● **ENTRIES SHOWN**:
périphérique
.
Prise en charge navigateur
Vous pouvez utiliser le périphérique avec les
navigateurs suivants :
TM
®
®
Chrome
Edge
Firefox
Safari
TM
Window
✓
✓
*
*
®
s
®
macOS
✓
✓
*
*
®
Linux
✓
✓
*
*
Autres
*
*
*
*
--
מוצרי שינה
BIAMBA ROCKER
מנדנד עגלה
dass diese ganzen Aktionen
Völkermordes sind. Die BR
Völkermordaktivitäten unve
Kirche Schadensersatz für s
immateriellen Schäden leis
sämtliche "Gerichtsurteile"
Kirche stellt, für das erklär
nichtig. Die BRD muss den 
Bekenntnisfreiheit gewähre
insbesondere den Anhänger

● **TRY IT**: Once you have identified the lines above that contain "Kirche", copy each of them.

● **EXPECTED ANSWER**:
Kirche Schadensersatz für s
Kirche stellt, für das erklär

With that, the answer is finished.